21. On and above, certified copy of R.S.R.O.R 5608 appears to have been marked as C.S. Parcha vide Exbt.2 by the trial Court. Although
cadastral survey was done in the year 1921 but there is clear rubber-stamp of Revenue Department in Exbt. 2 ""Certified to be a true copy of part
of a record of right finally published u/s 44(2) of the West Bengal Estate Acquisition Act, 1953"". Exbt.4 i.e. R.S.R.O.R, Khatian No. 5608 also
bears the same rubber stamp. Even instead of the words ""Paschimbanga Sarkar"" under whom direct tenancy supposed to be created, the name of
Superior-landlord has been noted as ''Kshitindra Kumar Dutta'' in both the alleged R.S. and L.R.R.O.R vide Exbts. 4 and 5. Such being the
position Exbts.2, 4 and 5 do not appear to be free from ambiguity. Unfortunately, neither the trial Court nor the first Appellate Court scrutinised
those documents. It must not be lost sight of that even in a ex-parte hearing also onus lies upon the Plaintiff to prove his case by cogent evidence.

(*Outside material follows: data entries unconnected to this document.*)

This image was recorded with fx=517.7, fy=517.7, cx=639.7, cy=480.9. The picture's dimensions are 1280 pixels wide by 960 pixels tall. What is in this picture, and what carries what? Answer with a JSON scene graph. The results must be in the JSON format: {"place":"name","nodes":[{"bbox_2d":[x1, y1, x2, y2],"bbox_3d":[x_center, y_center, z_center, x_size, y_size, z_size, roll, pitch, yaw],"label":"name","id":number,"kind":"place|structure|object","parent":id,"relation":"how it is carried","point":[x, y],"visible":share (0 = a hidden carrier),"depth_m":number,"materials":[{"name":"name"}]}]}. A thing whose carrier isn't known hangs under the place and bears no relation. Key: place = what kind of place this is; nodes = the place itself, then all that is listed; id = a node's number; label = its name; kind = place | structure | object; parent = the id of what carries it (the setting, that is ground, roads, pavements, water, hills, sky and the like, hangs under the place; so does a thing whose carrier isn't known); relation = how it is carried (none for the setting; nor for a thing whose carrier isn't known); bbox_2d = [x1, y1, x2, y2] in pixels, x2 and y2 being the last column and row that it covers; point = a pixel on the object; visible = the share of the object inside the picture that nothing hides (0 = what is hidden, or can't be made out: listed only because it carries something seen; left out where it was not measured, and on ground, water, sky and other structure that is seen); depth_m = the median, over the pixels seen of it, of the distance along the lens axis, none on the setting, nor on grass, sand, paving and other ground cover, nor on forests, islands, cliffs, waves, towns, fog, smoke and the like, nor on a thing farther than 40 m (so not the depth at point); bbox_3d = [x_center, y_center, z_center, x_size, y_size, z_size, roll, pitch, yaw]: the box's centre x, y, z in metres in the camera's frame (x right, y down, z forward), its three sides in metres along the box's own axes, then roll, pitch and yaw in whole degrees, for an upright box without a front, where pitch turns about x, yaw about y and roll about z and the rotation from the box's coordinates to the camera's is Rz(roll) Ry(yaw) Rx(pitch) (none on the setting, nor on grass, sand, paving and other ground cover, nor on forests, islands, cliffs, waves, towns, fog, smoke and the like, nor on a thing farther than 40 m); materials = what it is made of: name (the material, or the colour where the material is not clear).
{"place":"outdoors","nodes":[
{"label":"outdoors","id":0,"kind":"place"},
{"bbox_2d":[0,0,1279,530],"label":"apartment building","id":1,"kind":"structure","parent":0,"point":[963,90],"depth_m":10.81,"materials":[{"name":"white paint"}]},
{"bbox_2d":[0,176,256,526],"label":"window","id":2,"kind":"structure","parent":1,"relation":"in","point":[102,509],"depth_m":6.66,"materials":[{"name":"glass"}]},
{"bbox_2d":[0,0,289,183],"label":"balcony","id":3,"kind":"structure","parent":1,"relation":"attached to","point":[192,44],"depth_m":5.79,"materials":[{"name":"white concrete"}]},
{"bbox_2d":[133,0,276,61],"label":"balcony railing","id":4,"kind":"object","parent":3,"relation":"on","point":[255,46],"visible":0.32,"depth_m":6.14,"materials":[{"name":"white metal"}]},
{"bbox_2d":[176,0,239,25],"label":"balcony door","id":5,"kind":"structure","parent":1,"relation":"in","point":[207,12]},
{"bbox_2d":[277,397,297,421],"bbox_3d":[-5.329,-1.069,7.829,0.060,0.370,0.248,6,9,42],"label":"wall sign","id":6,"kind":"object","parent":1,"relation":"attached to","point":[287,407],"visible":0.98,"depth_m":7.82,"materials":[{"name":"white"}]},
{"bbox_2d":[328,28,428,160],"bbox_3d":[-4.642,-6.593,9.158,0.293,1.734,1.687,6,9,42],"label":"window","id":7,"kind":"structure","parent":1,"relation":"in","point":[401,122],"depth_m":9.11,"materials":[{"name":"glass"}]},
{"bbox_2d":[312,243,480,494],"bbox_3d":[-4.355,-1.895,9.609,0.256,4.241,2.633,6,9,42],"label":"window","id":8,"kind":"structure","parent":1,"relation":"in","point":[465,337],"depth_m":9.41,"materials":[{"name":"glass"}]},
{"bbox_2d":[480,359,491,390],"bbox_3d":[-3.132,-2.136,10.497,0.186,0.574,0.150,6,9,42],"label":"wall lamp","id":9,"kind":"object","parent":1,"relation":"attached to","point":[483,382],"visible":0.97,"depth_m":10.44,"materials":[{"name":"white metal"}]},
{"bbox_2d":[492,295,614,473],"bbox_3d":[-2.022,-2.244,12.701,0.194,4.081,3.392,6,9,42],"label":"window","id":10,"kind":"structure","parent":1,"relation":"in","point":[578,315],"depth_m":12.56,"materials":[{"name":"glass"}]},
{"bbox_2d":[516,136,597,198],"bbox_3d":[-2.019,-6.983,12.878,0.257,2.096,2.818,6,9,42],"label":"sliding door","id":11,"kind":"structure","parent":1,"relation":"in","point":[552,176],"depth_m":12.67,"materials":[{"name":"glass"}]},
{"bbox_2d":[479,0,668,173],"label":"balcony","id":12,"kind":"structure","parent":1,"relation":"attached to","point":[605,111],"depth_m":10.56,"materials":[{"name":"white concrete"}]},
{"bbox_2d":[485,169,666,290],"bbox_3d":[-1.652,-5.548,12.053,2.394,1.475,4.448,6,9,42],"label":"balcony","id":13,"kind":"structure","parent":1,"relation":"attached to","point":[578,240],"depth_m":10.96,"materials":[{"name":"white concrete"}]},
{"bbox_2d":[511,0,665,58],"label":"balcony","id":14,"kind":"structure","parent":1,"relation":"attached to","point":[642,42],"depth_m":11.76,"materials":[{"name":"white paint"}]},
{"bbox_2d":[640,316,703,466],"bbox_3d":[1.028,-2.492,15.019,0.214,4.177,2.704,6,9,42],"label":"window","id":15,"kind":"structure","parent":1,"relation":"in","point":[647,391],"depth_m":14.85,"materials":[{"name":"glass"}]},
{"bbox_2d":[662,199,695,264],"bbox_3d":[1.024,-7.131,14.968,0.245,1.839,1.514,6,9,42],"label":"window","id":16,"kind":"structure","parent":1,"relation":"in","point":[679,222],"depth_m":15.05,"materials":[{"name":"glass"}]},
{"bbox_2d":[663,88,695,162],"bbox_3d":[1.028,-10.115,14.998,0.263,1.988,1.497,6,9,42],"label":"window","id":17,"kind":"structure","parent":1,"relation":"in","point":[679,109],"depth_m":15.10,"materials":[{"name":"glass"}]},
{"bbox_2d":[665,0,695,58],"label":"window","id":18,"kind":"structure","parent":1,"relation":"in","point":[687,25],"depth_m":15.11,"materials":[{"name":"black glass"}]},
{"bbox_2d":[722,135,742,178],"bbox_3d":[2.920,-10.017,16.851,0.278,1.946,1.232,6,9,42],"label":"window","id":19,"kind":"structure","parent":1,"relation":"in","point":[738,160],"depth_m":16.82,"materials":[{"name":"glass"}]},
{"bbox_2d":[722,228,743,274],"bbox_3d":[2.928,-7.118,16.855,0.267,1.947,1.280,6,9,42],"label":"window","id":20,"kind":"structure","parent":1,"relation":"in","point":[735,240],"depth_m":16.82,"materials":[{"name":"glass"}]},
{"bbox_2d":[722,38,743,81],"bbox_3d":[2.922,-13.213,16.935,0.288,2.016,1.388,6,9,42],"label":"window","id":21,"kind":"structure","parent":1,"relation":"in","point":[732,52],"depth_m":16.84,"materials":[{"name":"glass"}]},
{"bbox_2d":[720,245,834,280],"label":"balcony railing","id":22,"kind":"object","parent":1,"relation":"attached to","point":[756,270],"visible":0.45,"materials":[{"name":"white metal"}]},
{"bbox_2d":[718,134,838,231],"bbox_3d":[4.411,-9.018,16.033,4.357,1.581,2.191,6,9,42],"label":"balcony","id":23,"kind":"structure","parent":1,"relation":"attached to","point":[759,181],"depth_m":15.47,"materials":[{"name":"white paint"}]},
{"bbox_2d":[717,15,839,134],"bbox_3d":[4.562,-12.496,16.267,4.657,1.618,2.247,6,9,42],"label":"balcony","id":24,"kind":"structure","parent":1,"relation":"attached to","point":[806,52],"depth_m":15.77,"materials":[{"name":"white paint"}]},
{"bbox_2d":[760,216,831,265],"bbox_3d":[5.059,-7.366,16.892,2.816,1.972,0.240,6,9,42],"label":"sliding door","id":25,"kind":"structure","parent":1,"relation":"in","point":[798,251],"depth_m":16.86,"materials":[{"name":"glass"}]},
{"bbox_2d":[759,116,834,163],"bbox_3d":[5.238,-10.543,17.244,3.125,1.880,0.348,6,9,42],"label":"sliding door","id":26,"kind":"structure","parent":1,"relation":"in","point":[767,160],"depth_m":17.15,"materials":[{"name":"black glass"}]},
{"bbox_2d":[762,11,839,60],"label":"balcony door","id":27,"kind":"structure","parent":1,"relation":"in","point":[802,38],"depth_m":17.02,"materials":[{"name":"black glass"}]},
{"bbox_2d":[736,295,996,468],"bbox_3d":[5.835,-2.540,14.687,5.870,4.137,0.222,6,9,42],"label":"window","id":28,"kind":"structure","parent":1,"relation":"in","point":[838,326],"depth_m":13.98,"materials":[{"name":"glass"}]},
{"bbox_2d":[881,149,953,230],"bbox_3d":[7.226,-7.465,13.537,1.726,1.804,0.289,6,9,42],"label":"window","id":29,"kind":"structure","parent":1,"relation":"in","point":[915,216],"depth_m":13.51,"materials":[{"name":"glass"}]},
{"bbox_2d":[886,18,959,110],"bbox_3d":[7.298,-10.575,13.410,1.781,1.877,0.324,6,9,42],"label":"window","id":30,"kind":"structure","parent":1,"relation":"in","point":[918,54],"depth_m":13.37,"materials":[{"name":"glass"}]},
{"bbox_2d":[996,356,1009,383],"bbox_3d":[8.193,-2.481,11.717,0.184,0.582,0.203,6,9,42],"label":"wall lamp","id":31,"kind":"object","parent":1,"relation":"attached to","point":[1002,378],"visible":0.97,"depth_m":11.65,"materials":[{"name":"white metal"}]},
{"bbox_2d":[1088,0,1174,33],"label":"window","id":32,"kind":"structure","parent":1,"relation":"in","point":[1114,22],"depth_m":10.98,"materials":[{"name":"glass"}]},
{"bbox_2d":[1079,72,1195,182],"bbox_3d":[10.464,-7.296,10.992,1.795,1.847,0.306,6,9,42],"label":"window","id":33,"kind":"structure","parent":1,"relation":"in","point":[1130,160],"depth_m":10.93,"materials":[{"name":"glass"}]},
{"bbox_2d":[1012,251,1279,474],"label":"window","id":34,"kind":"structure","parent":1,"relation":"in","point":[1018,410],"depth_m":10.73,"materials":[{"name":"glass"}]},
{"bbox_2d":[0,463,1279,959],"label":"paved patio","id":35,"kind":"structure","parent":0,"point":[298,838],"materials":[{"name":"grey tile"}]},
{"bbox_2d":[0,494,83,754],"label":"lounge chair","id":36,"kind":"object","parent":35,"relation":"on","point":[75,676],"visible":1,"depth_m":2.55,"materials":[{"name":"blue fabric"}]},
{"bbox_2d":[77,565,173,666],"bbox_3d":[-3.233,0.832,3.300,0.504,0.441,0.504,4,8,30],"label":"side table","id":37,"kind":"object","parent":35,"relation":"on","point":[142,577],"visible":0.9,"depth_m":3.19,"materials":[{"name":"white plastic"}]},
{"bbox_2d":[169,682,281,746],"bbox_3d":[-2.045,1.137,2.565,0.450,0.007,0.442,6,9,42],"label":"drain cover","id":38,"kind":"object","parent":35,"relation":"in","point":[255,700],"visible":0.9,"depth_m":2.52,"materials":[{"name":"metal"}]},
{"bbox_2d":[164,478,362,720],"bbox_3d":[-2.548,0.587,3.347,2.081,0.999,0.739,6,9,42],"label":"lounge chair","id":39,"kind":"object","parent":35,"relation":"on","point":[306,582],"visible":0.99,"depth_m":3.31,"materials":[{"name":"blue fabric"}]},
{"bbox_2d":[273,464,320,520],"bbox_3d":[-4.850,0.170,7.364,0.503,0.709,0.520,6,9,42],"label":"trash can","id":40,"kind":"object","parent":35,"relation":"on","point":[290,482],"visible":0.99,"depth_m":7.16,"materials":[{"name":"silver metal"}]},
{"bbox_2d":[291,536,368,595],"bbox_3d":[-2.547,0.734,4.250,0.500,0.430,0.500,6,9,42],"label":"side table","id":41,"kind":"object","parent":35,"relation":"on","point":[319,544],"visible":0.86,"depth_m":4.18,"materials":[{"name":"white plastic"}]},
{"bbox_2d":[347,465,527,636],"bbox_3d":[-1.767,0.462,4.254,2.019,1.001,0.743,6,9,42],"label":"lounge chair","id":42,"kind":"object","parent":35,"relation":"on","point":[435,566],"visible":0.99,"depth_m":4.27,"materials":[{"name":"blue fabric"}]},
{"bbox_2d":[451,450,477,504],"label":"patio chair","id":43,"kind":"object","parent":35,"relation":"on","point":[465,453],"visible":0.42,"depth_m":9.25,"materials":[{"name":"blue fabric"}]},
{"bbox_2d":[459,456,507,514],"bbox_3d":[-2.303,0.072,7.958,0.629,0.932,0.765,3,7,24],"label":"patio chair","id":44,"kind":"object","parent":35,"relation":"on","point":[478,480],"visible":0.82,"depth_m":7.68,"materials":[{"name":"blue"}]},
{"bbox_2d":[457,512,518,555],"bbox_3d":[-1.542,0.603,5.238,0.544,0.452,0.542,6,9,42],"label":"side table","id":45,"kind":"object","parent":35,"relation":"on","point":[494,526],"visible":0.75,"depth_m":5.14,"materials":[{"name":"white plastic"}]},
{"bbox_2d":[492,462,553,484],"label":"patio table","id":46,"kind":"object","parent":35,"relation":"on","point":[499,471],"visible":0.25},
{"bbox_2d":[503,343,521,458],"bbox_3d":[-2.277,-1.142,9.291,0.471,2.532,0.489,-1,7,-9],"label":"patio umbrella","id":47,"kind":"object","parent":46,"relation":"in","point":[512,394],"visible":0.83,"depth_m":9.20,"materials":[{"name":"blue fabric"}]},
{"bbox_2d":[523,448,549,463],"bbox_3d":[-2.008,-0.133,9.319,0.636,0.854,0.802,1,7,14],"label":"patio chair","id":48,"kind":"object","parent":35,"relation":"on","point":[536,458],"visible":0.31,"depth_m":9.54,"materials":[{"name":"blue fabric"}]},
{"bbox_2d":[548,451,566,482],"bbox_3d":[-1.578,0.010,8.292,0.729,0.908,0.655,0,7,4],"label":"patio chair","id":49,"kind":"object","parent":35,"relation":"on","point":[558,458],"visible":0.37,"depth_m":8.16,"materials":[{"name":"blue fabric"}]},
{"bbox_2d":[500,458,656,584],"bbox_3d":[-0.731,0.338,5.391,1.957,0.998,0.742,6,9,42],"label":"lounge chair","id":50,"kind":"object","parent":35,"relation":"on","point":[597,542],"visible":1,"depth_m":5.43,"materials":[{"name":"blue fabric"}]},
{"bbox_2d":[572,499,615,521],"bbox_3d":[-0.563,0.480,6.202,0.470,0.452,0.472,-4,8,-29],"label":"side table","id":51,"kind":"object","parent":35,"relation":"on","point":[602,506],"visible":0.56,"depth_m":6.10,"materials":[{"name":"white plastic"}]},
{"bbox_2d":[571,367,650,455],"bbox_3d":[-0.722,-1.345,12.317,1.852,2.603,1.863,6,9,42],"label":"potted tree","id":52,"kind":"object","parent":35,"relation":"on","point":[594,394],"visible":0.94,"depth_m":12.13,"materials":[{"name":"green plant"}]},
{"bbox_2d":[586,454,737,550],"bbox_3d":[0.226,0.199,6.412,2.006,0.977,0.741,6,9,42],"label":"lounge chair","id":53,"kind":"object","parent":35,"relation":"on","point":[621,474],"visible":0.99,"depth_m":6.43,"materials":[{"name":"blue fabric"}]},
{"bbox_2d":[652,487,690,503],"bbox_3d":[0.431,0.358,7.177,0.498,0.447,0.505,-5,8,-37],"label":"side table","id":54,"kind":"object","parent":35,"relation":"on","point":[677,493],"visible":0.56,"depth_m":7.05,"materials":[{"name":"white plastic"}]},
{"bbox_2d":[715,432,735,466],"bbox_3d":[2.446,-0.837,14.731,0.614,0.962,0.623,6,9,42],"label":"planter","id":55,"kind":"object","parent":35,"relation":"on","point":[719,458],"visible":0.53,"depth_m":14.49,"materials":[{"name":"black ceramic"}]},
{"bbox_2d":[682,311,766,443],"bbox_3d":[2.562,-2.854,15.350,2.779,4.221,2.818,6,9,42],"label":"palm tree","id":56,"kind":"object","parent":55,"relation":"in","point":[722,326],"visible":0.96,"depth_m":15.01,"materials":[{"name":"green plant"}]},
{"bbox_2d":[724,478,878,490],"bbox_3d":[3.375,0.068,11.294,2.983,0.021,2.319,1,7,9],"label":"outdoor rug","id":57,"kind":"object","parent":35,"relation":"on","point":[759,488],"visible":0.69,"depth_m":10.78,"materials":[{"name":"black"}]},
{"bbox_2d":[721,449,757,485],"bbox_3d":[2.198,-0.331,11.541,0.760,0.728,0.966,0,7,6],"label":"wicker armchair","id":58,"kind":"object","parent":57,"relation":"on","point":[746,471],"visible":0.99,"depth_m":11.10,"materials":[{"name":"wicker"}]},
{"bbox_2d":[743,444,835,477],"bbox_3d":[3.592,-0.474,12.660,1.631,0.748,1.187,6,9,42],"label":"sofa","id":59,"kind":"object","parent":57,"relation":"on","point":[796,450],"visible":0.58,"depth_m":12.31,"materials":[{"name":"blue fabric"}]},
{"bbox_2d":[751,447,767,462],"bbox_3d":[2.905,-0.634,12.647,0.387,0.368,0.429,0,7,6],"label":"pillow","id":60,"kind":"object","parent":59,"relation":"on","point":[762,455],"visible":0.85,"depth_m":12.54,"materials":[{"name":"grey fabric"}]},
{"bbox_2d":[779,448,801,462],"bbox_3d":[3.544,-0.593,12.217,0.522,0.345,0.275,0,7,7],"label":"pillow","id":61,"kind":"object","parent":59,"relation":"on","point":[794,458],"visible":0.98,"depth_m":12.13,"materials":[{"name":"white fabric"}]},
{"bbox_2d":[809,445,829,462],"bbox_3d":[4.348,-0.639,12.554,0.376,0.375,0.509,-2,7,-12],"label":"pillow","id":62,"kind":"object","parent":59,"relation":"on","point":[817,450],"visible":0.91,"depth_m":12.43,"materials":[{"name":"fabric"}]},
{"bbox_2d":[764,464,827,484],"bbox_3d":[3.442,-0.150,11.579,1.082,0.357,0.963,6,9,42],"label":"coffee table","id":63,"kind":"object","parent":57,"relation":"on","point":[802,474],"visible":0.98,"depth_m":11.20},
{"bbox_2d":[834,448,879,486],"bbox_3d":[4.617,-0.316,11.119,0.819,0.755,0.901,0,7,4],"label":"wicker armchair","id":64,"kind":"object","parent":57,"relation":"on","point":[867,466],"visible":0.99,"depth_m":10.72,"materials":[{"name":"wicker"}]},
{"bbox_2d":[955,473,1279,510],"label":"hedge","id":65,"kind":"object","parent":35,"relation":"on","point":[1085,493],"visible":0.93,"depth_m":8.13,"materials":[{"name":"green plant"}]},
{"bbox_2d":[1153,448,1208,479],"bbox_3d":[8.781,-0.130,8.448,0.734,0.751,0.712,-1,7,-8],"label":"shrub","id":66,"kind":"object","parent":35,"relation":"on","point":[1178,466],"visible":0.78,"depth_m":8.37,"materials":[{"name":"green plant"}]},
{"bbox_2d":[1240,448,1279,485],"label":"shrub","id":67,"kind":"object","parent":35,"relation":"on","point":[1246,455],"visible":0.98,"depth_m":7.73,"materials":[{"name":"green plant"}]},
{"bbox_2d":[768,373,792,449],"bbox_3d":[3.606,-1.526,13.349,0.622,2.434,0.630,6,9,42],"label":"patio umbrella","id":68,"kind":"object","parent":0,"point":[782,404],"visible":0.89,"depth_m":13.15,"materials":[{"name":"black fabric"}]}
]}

However, I am not coming to the conclusion at this stage without giving opportunity to the Plaintiff/Respondent No. 1 to explain, clarify or remove
this ambiguity arising out of those Parchas relying upon which the trial Court declared title of Plaintiff in respect of suit property and which was
affirmed by the first Appellate Court. That apart, it seems to me that for effective adjudication local investigation was required because are
homesteads of both the parties almost by side by side.

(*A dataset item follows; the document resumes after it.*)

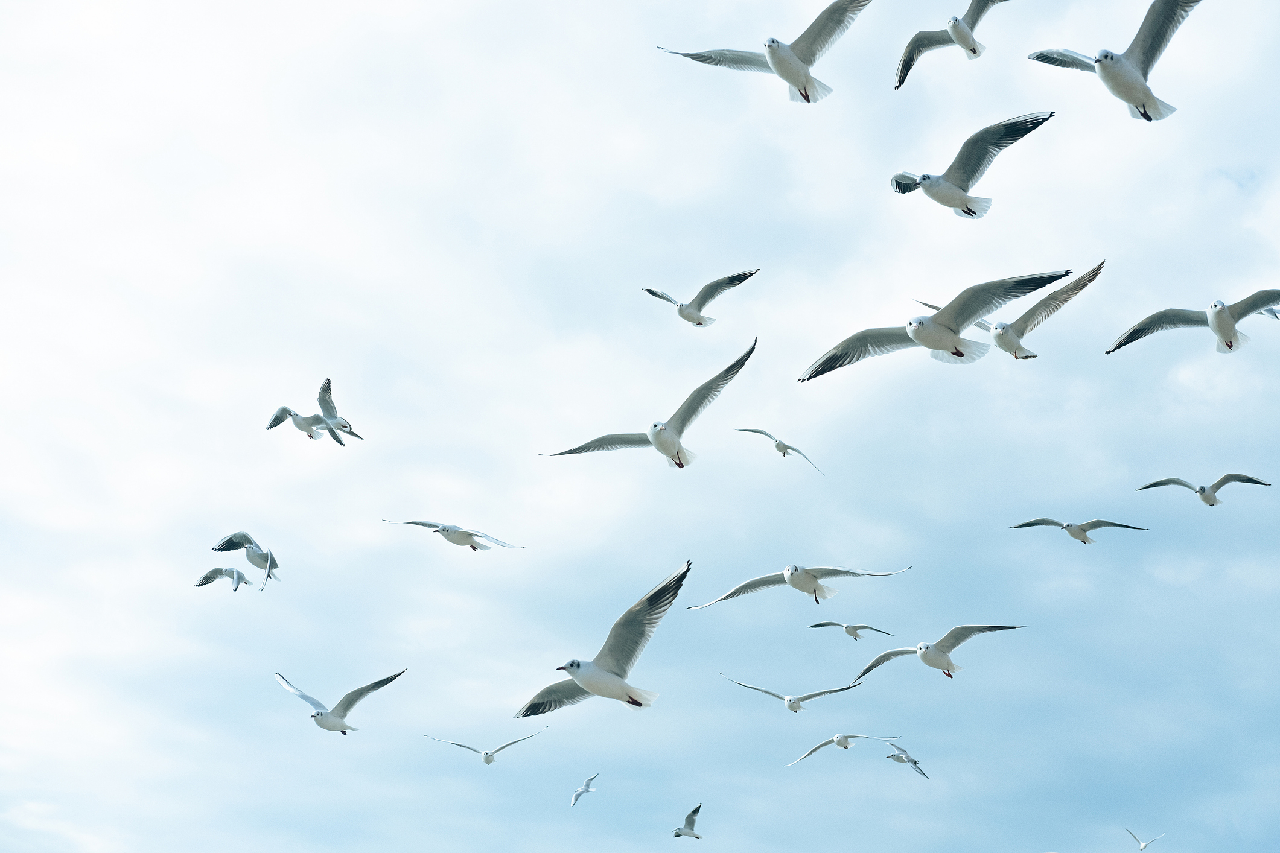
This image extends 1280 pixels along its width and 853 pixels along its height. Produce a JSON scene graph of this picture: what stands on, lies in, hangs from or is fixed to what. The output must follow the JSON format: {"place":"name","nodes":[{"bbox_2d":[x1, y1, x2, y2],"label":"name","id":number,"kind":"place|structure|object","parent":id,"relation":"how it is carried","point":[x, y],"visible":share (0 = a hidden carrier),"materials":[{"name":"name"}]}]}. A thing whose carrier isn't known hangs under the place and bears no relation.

22. From the foregoing discussions I am of the opinion that the interest of justice would be sub-served if the impugned judgments are set aside and
the matter is remitted to the trial Court for deciding the suit afresh in the light of observation made in the body of judgment. The trial Judge shall
recast issues and the Plaintiff shall amend the schedule of plaint describing the boundaries of suit land. In other words, it would be open to the
parties to amend the pleadings and adduce additional evidence, if they so desire. The Ld. Judge may appoint a Survey-Passed Commissioner, if
any such prayer is made from either of the party.
23. Before parting with this judgmentadmittedly there I want to make it clear that since it is open remand the Ld. Court below shall decide the suit
independently without being influenced by the observations made by this Court touching merit of the suit.

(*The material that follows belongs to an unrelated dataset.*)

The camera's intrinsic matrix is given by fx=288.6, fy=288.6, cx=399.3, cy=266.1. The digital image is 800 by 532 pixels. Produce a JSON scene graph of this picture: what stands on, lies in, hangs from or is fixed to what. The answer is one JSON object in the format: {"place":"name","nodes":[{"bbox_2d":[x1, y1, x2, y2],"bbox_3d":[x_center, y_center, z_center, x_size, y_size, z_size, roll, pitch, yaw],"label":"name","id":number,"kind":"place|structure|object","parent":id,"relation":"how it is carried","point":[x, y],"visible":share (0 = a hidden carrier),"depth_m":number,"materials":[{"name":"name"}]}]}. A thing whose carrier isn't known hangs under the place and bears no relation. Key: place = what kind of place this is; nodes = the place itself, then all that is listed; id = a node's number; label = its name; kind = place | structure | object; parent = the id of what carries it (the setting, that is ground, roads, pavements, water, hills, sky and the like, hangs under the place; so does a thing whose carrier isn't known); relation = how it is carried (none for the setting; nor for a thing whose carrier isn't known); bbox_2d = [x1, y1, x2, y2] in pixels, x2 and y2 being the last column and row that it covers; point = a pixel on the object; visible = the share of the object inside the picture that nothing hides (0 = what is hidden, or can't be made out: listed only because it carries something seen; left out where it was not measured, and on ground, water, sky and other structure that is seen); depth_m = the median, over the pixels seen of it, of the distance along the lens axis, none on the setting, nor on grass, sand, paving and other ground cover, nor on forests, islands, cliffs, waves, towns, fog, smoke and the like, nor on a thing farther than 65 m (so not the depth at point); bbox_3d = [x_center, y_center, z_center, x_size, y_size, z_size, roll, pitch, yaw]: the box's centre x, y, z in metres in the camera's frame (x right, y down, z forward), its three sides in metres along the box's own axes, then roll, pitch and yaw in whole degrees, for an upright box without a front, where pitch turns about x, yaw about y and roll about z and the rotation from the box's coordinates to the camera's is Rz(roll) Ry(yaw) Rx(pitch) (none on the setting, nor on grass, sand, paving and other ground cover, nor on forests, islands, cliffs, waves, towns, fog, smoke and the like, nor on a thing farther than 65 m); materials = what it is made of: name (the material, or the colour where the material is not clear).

24. The Appeal is thus allowed in the light of the aforesaid observations but without cost.
25. Considering the age of the suit the trial Court is requested to take bonafide efforts for disposal of the suit as expeditiously as possible without
granting unnecessary adjournment and preferably within a period of 6 (six) months from the date of communication of the Order.
26. Let the L.C.R. be sent down to the Court below at once.
27. Urgent xerox certified copy if applied, be supplied to the party after observing necessary formalities.